Si la Tunisie réussit à bénéficier, à travers ses négociations avec l’Union européenne (UE) concernant l’Accord de libre-échange complet et approfondi (ALECA), de programmes d’appui à des réformes structurelles, tous les défis, faiblesses et vulnérabilités du secteur agricole pourraient être relevés.

C’est ce qu’estime l’Institut tunisien des études stratégiques (ITES), dans une analyse de l’impact de l’ALECA sur le secteur agricole.

Plusieurs axes indispensables à développer…

Cependant, ces programmes d’appui doivent être similaires à ceux offerts aux pays européens candidats à l’adhésion à l’UE, note l’ITES, évoquant deux axes principaux de ces plans: la mise à niveau technologique de l’agriculture tunisienne et l’aménagement hydraulique du territoire agricole afin de rendre sa production indépendante des aléas climatiques.

Ils pourraient ainsi inclure la construction de nouveaux barrages et lacs collinaires afin de capter le maximum de ressources pluviales, de réduire la survenue d’inondations violentes, d’injecter l’eau des crues collectées à cet effet dans des lacs spécifiquement aménagés et la réinjecter dans les nappes souterraines superficielles ou profondes en déplétion.

L’ITES suggère de réhabiliter des barrages envasés par la surélévation de leur structure et la connexion de tous les barrages et grands lacs collinaires pour rendre leurs eaux mobiles afin de pouvoir les diriger à volonté vers les zones de besoin selon les cultures et les saisons.

Le développement des techniques d’irrigation économes en eaux, la lutte contre les intrusions d’eau de mer dans les nappes côtières et la préservation des sols cultivables contre la minéralisation… seraient inscrits parmi les axes de ces programmes.

L’ITS appelle aussi à adapter les engrais phosphates tunisiens aux normes phytosanitaires européennes, à développer des semences adaptées au climat tunisien et à lutter contre l’érosion pluviale et éolienne des sols cultivables par un aménagement approprié hydraulique et forestier.

Mécanisation de la récolte

Il est recommandé, d’après l’Institut, d’industrialiser et mécaniser la récole, de transformer et commercialiser les produits agricoles, de recycler les déchets et de développer l’infrastructure de transport afin de pouvoir dégager sans délai des produits périssables destinés à l’exportation.

Une agriculture mise à niveau européen sera en mesure d’affronter d’autres marchés de diversification, tels les marchés africain, moyen oriental, russe ou même asiatique, ce qui permettra à la Tunisie d’être en mesure d’assurer sa sécurité alimentaire, estime l’Institut.

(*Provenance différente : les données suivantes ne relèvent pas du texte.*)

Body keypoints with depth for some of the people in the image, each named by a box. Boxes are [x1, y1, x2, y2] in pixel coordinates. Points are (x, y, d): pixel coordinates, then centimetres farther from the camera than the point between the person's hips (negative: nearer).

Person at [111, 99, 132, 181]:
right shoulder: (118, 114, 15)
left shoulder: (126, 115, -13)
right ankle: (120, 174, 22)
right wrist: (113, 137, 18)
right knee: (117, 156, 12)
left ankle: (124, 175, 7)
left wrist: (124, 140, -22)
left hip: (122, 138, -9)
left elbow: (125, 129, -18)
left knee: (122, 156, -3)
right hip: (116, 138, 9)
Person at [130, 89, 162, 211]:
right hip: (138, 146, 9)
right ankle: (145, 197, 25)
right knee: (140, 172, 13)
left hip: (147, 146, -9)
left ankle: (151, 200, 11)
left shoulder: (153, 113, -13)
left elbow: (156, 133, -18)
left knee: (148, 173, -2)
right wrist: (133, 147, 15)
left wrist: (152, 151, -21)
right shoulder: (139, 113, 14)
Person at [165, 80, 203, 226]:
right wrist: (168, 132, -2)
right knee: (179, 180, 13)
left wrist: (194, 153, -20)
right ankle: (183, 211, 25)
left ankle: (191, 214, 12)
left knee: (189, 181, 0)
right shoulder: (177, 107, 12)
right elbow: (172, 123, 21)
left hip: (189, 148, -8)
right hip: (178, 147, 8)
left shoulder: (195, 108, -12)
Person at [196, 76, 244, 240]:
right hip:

Les faiblesses de l’agriculture tunisienne

L’agriculture tunisienne demeure “peu mécanisée”, peu financée” et “faiblement innovante”. C’est ce qui rend la peur de l’ALECA “réelle” “et légitime”, relève l’ITES.

Bien qu’elle dispose d’un savoir-faire séculaire, elle reste en grande partie traditionnelle sur plus de 70% du territoire agricole et semi industrielle sur ses 30% environ, ajoute la même source.
Basée sur les matières premières, l’agriculture traditionnelle, qui est répandue dans les zones de l’intérieur, ne permet pas des revenus stables et suffisants répondant aux aspirations des populations.

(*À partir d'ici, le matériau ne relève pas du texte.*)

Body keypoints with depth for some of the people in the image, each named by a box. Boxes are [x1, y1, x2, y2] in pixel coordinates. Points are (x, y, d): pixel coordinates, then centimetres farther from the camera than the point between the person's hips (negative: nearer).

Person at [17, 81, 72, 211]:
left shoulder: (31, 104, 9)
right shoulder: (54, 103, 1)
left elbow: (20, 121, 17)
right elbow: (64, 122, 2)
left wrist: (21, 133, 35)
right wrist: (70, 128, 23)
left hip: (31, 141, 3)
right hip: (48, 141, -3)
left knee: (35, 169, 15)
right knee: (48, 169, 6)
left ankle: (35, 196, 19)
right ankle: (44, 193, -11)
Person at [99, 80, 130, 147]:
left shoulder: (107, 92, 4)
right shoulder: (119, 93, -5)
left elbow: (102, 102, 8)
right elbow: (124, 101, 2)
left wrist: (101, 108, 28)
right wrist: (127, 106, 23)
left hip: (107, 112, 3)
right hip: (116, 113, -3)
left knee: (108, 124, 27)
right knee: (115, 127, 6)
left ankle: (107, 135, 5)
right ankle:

Face à l’émigration des jeunes vers les zones côtières ou vers l’extérieur du pays, l’agriculture traditionnelle s’appuie désormais sur une main d’œuvre féminine, elle même en voie de raréfaction et en voie de devenir de plus en plus chère.

Pour ce qui est de l’agriculture semi industrielle, elle se heurte à de nombreux facteurs limitant tels que la faible mécanisation, l’industrialisation insuffisante, la médiocrité des semences, l’incertitude de la pluviométrie et la population vieillissante des agriculteurs.

A ces facteurs déjà structurels, s’ajoutent les aléas climatiques peu prévisibles, telles l’insuffisance pluviométrique, la sécheresse et les calamités naturelles, outre les problèmes fonciers des terres collectives, des habous dissous et des terres domaniales, observe l’ITES.

Par conséquent, l’Institut tunisien des études stratégiques recommande d’obtenir une période de grâce aussi longue que possible pour l’agriculture traditionnelle voire l’exclure du champ des négociations.

Il suggère aussi de tirer le maximum de fonds structurels européens disponibles, de mettre en place un programme spécial pour rendre l’agriculture indépendante de la pluviométrie et entreprendre les réformes afin de tirer le meilleur profit de l’adhésion de la Tunisie.